A state court blocked voting by mail in Delaware on Sept. 14 after ruling that the state’s mail-in voting practices violate the Delaware Constitution.
Barring further judicial or legislative action, the ruling means mail-in voting will not be available in the upcoming general elections in Delaware on Nov. 8.
Republicans were critical of mail-in voting measures enacted at the height of the pandemic and accused election officials across the country of ignoring the U.S. Constitution and state constitutions by allowing it and promoting it heavily to the public. They claim this departure from the usual election procedures allowed Democrats to cheat.
The Democratic-controlled Delaware General Assembly hurriedly passed the voting-by-mail law in June after failing to secure enough Republican support to amend the state constitution to enshrine the policy. Lawmakers previously approved a separate voting-by-mail law during the pandemic in 2020, invoking emergency powers that allowed the statute to escape the usual constitutional scrutiny.

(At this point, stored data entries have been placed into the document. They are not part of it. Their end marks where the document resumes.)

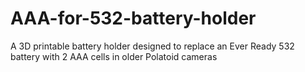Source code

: # AAA-for-532-battery-holder
A 3D printable battery holder designed to replace an Ever Ready 532 battery with 2 AAA cells in older Polatoid cameras
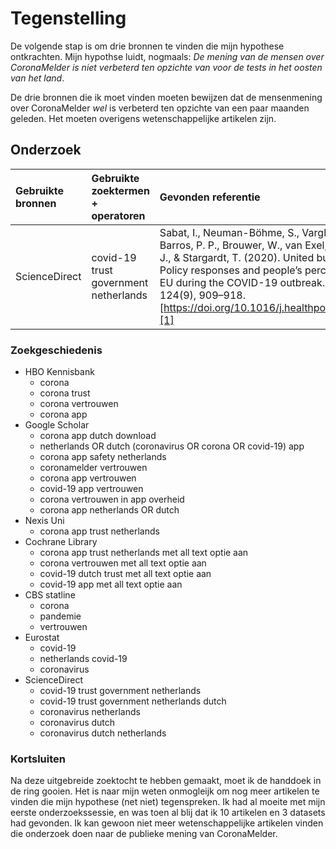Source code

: # Tegenstelling

De volgende stap is om drie bronnen te vinden die mijn hypothese ontkrachten. Mijn hypothse luidt, nogmaals: _De mening van de mensen over CoronaMelder is niet verbeterd ten opzichte van voor de tests in het oosten van het land_.

De drie bronnen die ik moet vinden moeten bewijzen dat de mensenmening over CoronaMelder _wel_ is verbeterd ten opzichte van een paar maanden geleden. Het moeten overigens wetenschappelijke artikelen zijn.

## Onderzoek

| Gebruikte bronnen | Gebruikte zoektermen + operatoren | Gevonden referentie | Datum |
| :--- | :--- | :--- | :--- |
| ScienceDirect | covid-19 trust government netherlands | Sabat, I., Neuman-Böhme, S., Varghese, N. E., Barros, P. P., Brouwer, W., van Exel, J., Schreyögg, J., & Stargardt, T. (2020). United but divided: Policy responses and people’s perceptions in the EU during the COVID-19 outbreak. Health Policy, 124(9), 909–918. [https://doi.org/10.1016/j.healthpol.2020.06.009][1] | 20 september 2020 |

### Zoekgeschiedenis

* HBO Kennisbank
  * corona
  * corona trust
  * corona vertrouwen
  * corona app
* Google Scholar
  * corona app dutch download
  * netherlands OR dutch (coronavirus OR corona OR covid-19) app
  * corona app safety netherlands
  * coronamelder vertrouwen
  * corona app vertrouwen
  * covid-19 app vertrouwen
  * corona vertrouwen in app overheid
  * corona app netherlands OR dutch
* Nexis Uni
  * corona app trust netherlands
* Cochrane Library
  * corona app trust netherlands met all text optie aan
  * corona vertrouwen met all text optie aan
  * covid-19 dutch trust met all text optie aan
  * covid-19 app met all text optie aan
* CBS statline
  * corona
  * pandemie
  * vertrouwen
* Eurostat
  * covid-19
  * netherlands covid-19
  * coronavirus
* ScienceDirect
  * covid-19 trust government netherlands
  * covid-19 trust government netherlands dutch
  * coronavirus netherlands
  * coronavirus dutch
  * coronavirus dutch netherlands

### Kortsluiten

Na deze uitgebreide zoektocht te hebben gemaakt, moet ik de handdoek in de ring gooien. Het is naar mijn weten onmogleijk om nog meer artikelen te vinden die mijn hypothese (net niet) tegenspreken. Ik had al moeite met mijn eerste onderzoekssessie, en was toen al blij dat ik 10 artikelen en 3 datasets had gevonden. Ik kan gewoon niet meer wetenschappelijke artikelen vinden die onderzoek doen naar de publieke mening van CoronaMelder.

[1]: https://doi.org/10.1016/j.healthpol.2020.06.009
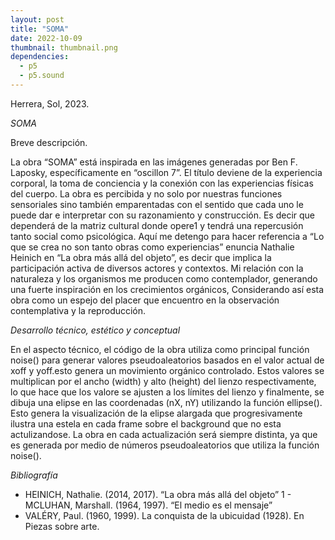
```yaml
---
layout: post
title: "SOMA"
date: 2022-10-09
thumbnail: thumbnail.png
dependencies:
  - p5
  - p5.sound
---
```


<div id="div-sketch">
  <script type="text/javascript" src="sketch.js"></script>
</div>

Herrera, Sol, 2023.

*SOMA*

Breve descripción.

La obra “SOMA” está inspirada en las imágenes generadas por Ben F. Laposky, específicamente en “oscillon 7”. El título deviene de la experiencia corporal, la toma de conciencia y la conexión con las experiencias físicas del cuerpo. 
La obra es percibida y no solo por nuestras funciones sensoriales sino también emparentadas con el sentido que cada uno le puede dar e interpretar con su razonamiento y construcción. Es decir que dependerá de la matriz cultural donde opere1 y tendrá una repercusión tanto social como psicológica. Aquí me detengo para hacer referencia a “Lo que se crea no son tanto obras como experiencias” enuncia Nathalie Heinich en “La obra más allá del objeto”, es decir que implica la participación activa de diversos actores y contextos.
Mi relación con la naturaleza y los organismos me producen como contemplador, generando una fuerte inspiración en los crecimientos orgánicos, Considerando así esta obra como un espejo del placer que encuentro en la observación contemplativa y la reproducción.

*Desarrollo técnico, estético y conceptual*

En el aspecto técnico, el código de la obra utiliza como principal función noise() para generar valores pseudoaleatorios basados en el valor actual de xoff y yoff.esto genera un movimiento orgánico controlado.  Estos valores se multiplican por el ancho (width) y alto (height) del lienzo respectivamente, lo que hace que los valore se ajusten a los límites del lienzo y finalmente, se dibuja una elipse en las coordenadas (nX, nY) utilizando la función ellipse(). Esto genera la visualización de la elipse alargada que progresivamente ilustra una estela en cada frame sobre el background que no esta actulizandose.
La obra en cada actualización será siempre distinta, ya que es generada por medio de números pseudoaleatorios que utiliza la función noise().  


*Bibliografía*

- HEINICH, Nathalie. (2014, 2017). “La obra más allá del objeto”
1 - MCLUHAN, Marshall. (1964, 1997). “El medio es el mensaje”
 - VALÉRY, Paul. (1960, 1999). La conquista de la ubicuidad (1928). En Piezas
sobre arte.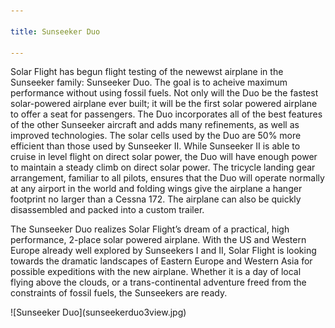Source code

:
 ```yaml
---

title: Sunseeker Duo

---
```


Solar Flight has begun flight testing of the newewst airplane in the Sunseeker family: Sunseeker Duo. The goal is to acheive maximum performance without using fossil fuels. Not only will the Duo be the fastest solar-powered airplane ever built; it will be the first solar powered airplane to offer a seat for passengers. The Duo incorporates all of the best features of the other Sunseeker aircraft and adds many refinements, as well as improved technologies. The solar cells used by the Duo are 50% more efficient than those used by Sunseeker II. While Sunseeker II is able to cruise in level flight on direct solar power, the Duo will have enough power to maintain a steady climb on direct solar power. The tricycle landing gear arrangement, familiar to all pilots, ensures that the Duo will operate normally at any airport in the world and folding wings give the airplane a hanger footprint no larger than a Cessna 172. The airplane can also be quickly disassembled and packed into a custom trailer.

 

The Sunseeker Duo realizes Solar Flight’s dream of a practical, high performance, 2-place solar powered airplane. With the US and Western Europe already well explored by Sunseekers I and II, Solar Flight is looking towards the dramatic landscapes of Eastern Europe and Western Asia for possible expeditions with the new airplane. Whether it is a day of local flying above the clouds, or a trans-continental adventure freed from the constraints of fossil fuels, the Sunseekers are ready. 

<div id="duoimg">
![Sunseeker Duo](sunseekerduo3view.jpg)
</div>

But lawmakers didn’t reference any emergency authority when passing the new law, which allowed the state judge to rule it was unconstitutional.
Former U.S. Department of Justice civil rights attorney J. Christian Adams, whose organization launched the legal challenge, hailed the court’s decision.
‘Election Officials Must Follow the Law’
“This ruling upheld the rule of law in Delaware when not long-ago election officials across the country were ignoring the law,” Adams, president of the Public Interest Legal Foundation (PILF), said in a statement obtained by The Epoch Times.
“This law violated the election protections in Delaware’s Constitution. Election officials must follow the law. When laws are followed, even losers of elections can agree with the outcomes. Consent of the governed increases when the election rules are followed.”
PILF describes itself as “the nation’s only public interest law firm dedicated wholly to election integrity.” The nonprofit organization “exists to assist states and others to aid the cause of election integrity, and fight against lawlessness in American elections.”
Delaware Attorney General Kathy Jennings, a Democrat whose office defended the 2022 law in court, didn’t respond to a request for comment by press time.